◆ **Your task**
Convert the data from the line containing "order: Passeriformes" through the line containing "genus: Trianthema", both included, into a Markdown table with the columns Row and Line. Number each line in the Row column, and omit the pictures and any blank lines.

◆ **Working data**

--- Begin ---

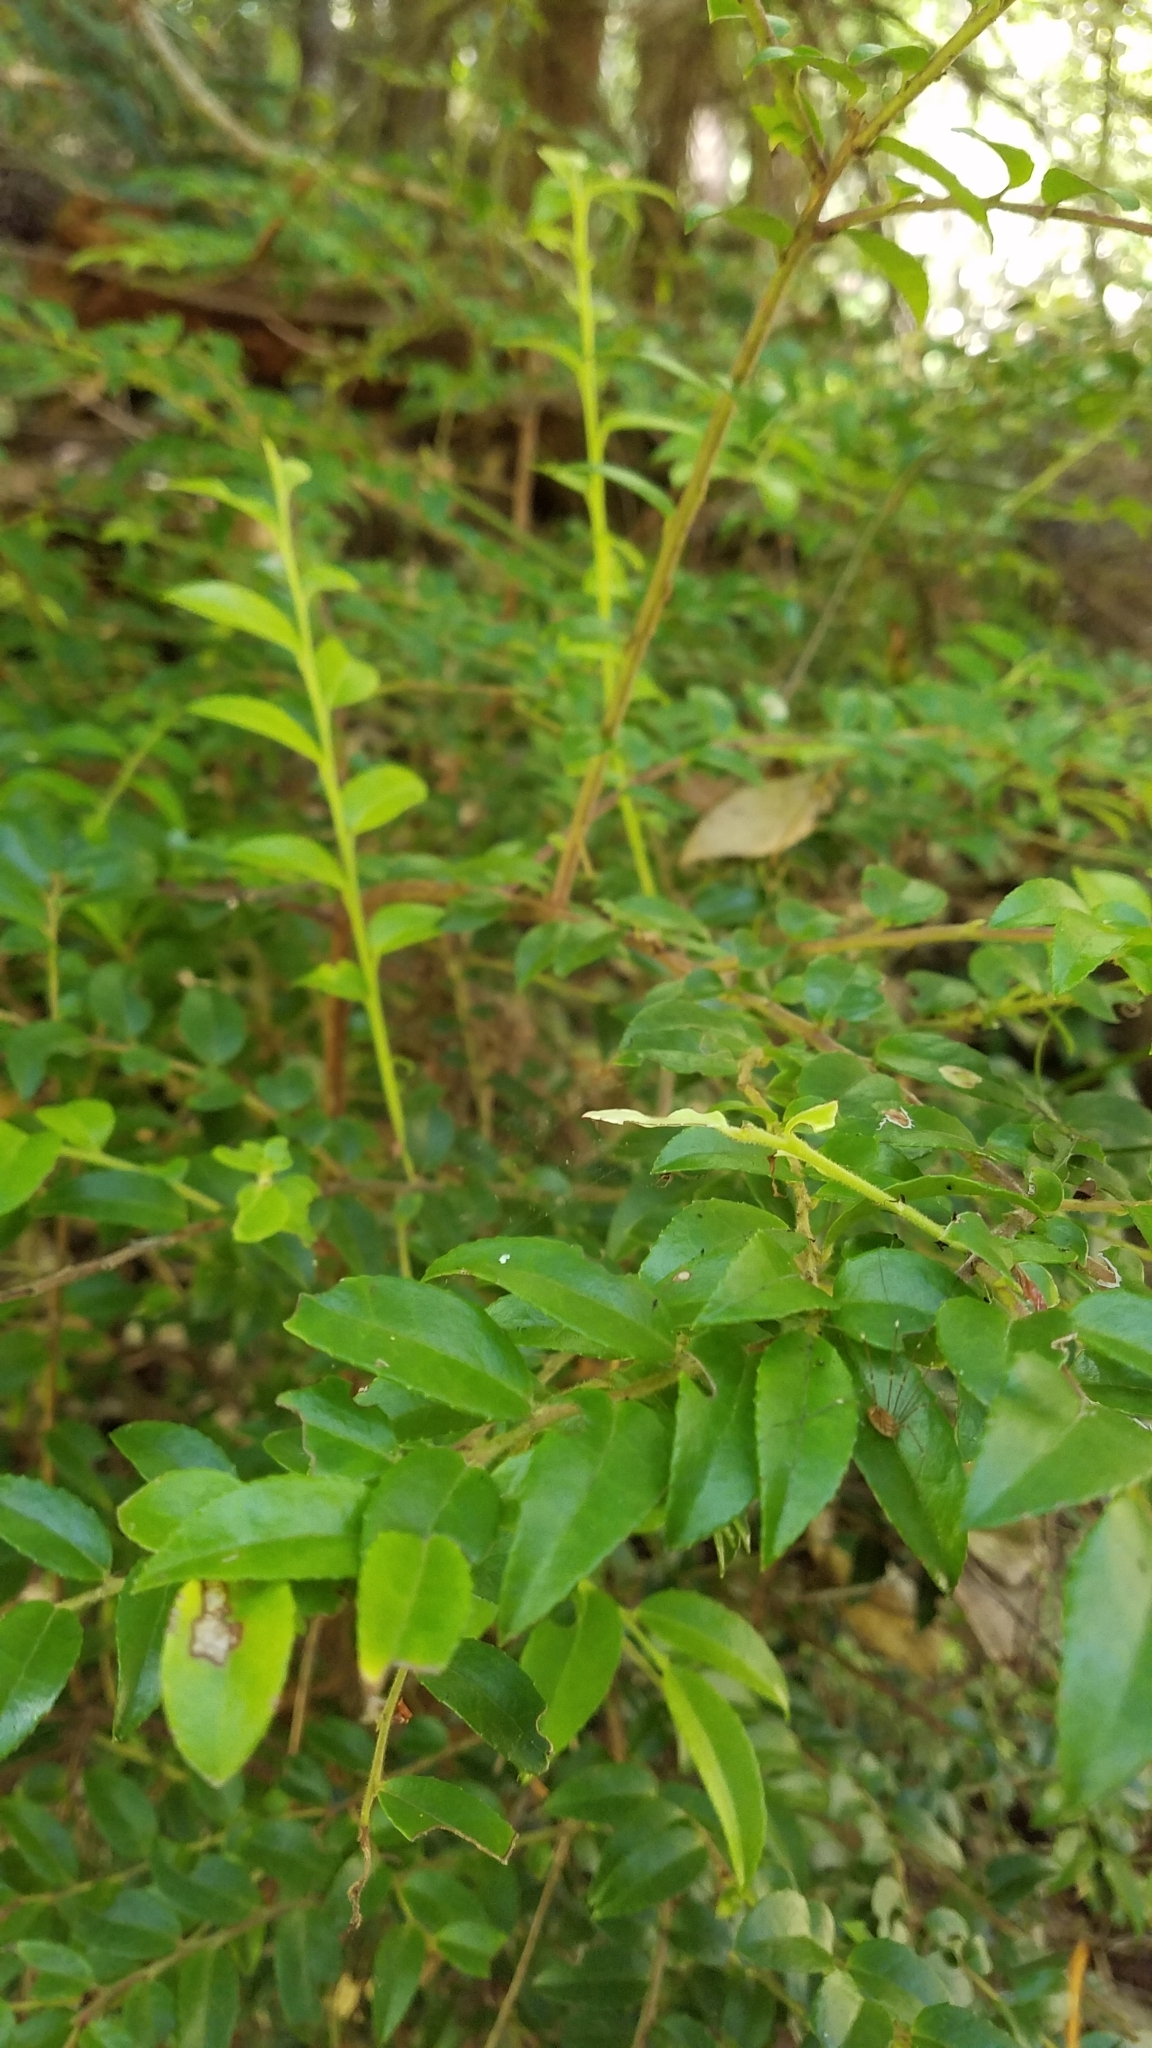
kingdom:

--- End ---
--- Begin ---

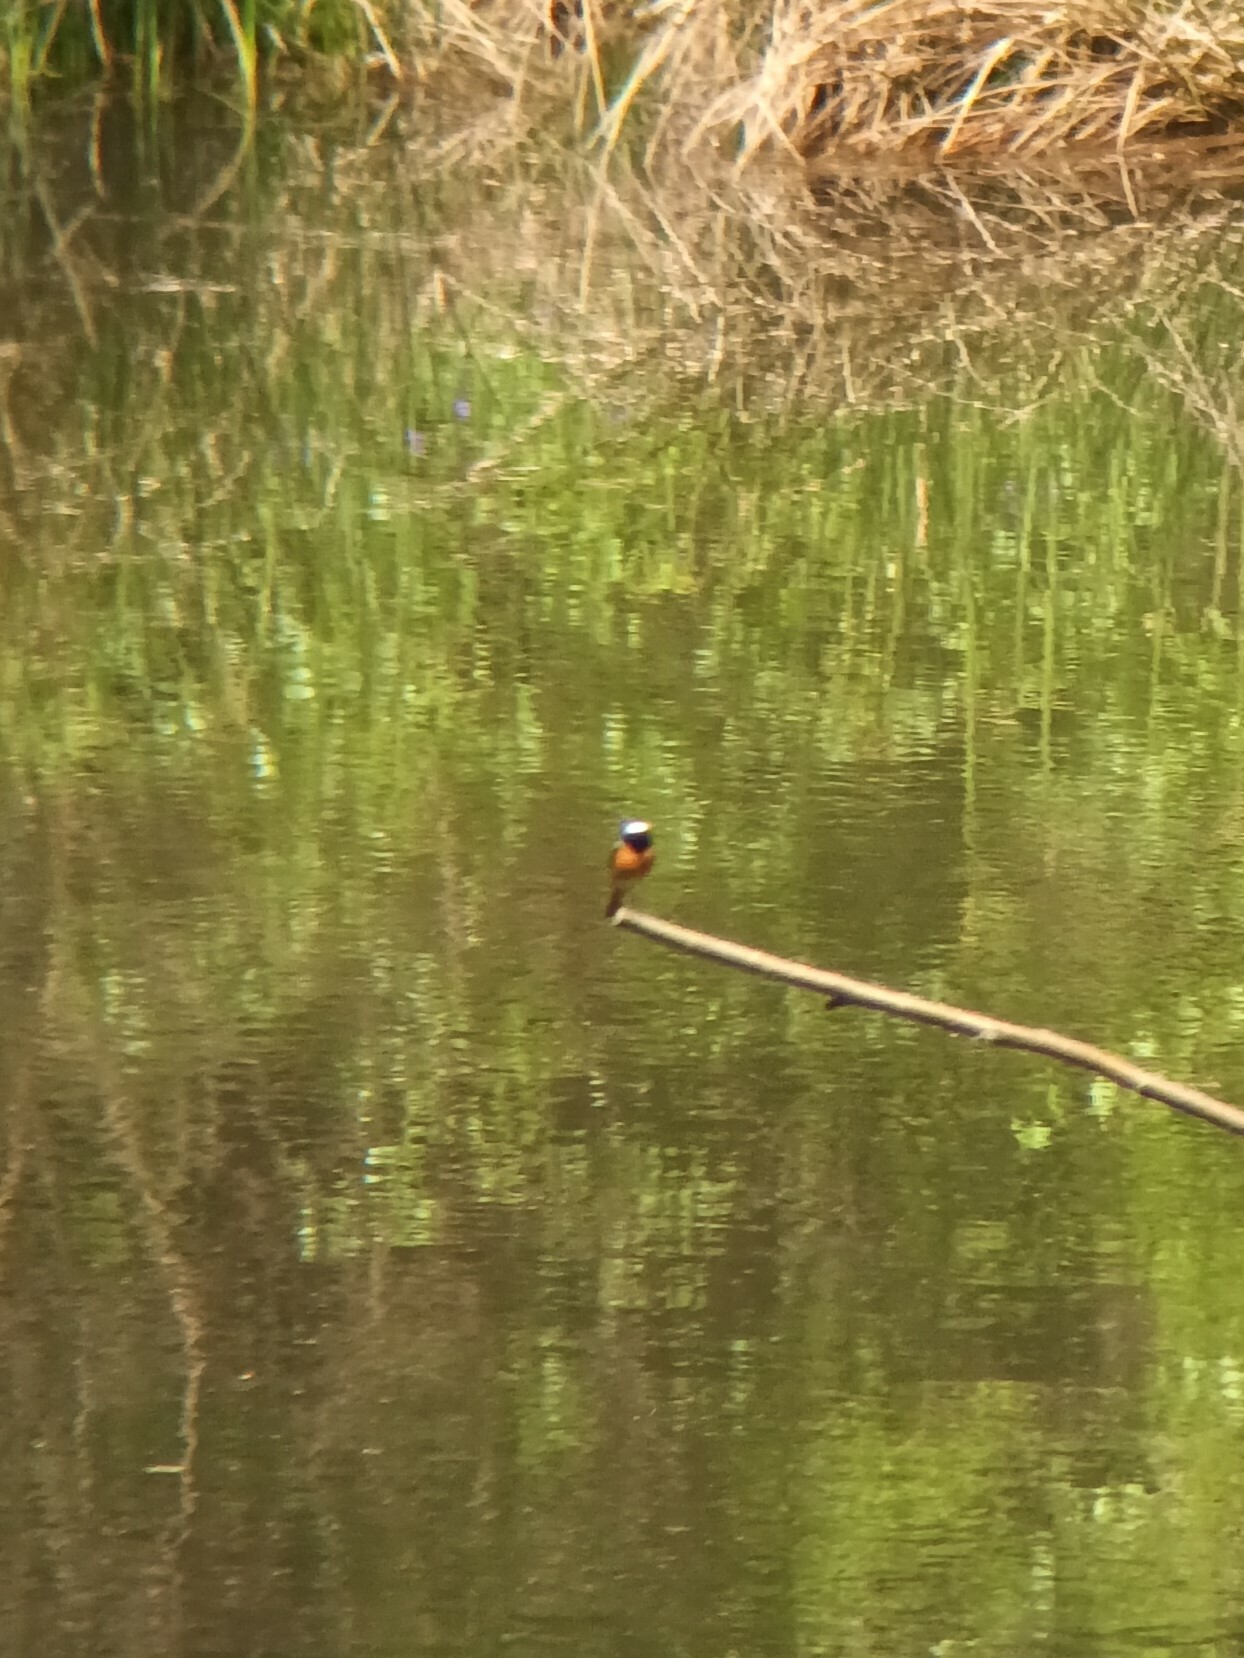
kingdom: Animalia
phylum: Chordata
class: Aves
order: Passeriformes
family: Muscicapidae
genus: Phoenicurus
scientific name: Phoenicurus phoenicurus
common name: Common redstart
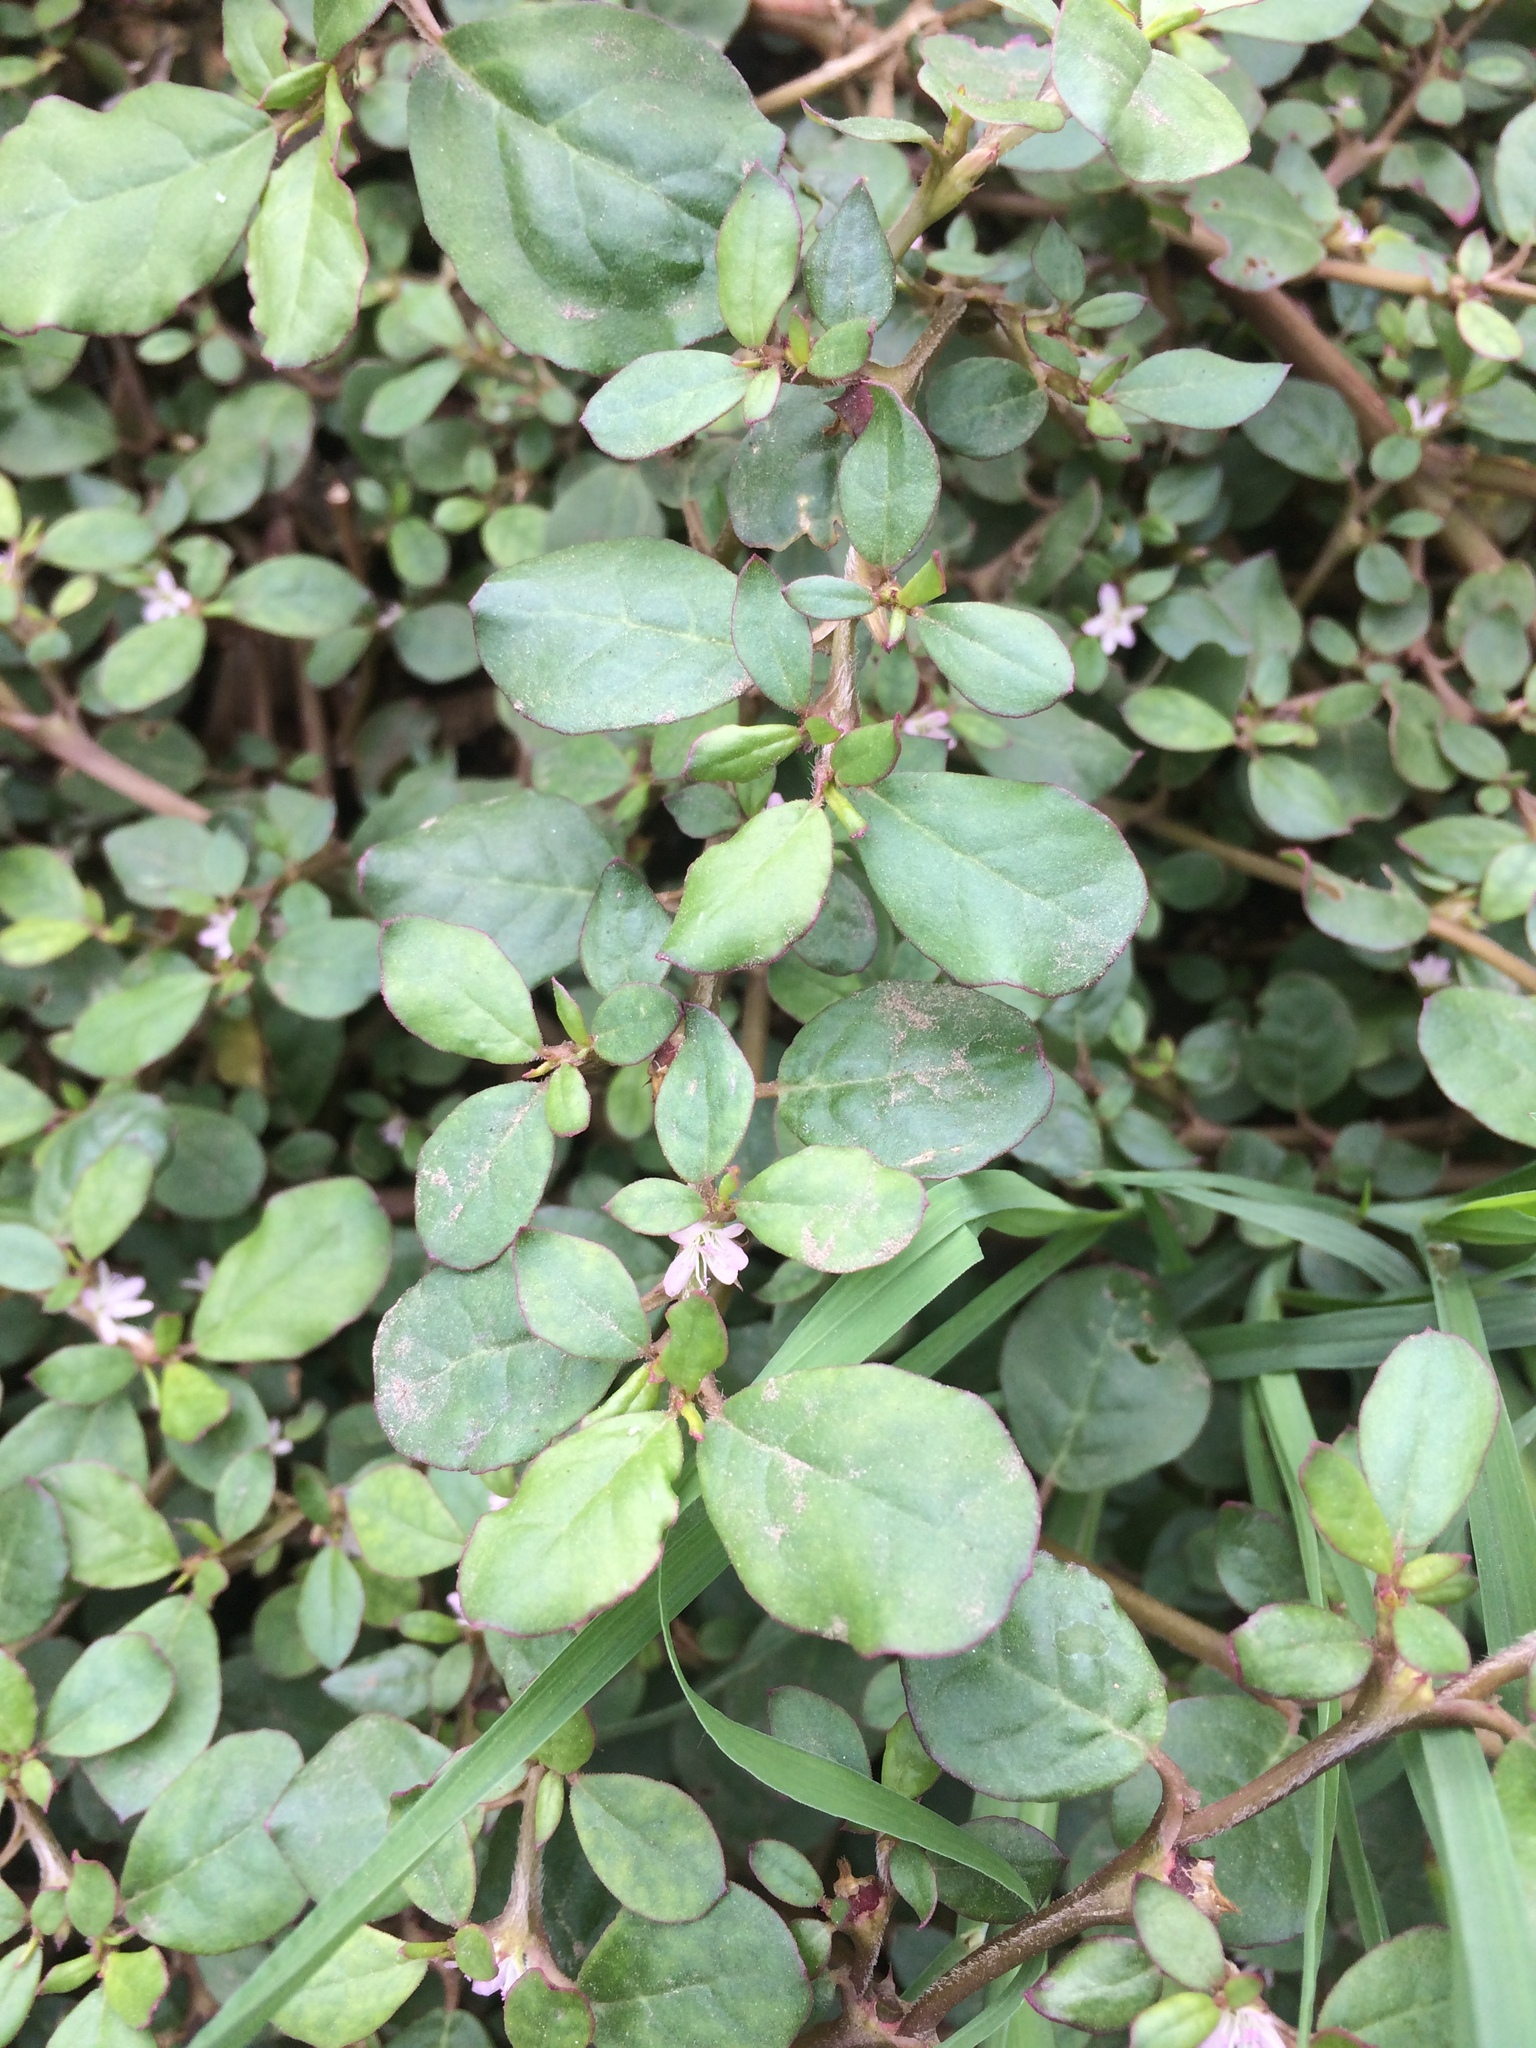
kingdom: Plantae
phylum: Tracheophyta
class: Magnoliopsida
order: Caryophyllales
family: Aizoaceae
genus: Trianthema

--- End ---

◆ **Result of the exercise**
| Row | Line |
|---|---|
| 1 | order: Passeriformes |
| 2 | family: Muscicapidae |
| 3 | genus: Phoenicurus |
| 4 | scientific name: Phoenicurus phoenicurus |
| 5 | common name: Common redstart |
| 6 | kingdom: Plantae |
| 7 | phylum: Tracheophyta |
| 8 | class: Magnoliopsida |
| 9 | order: Caryophyllales |
| 10 | family: Aizoaceae |
| 11 | genus: Trianthema |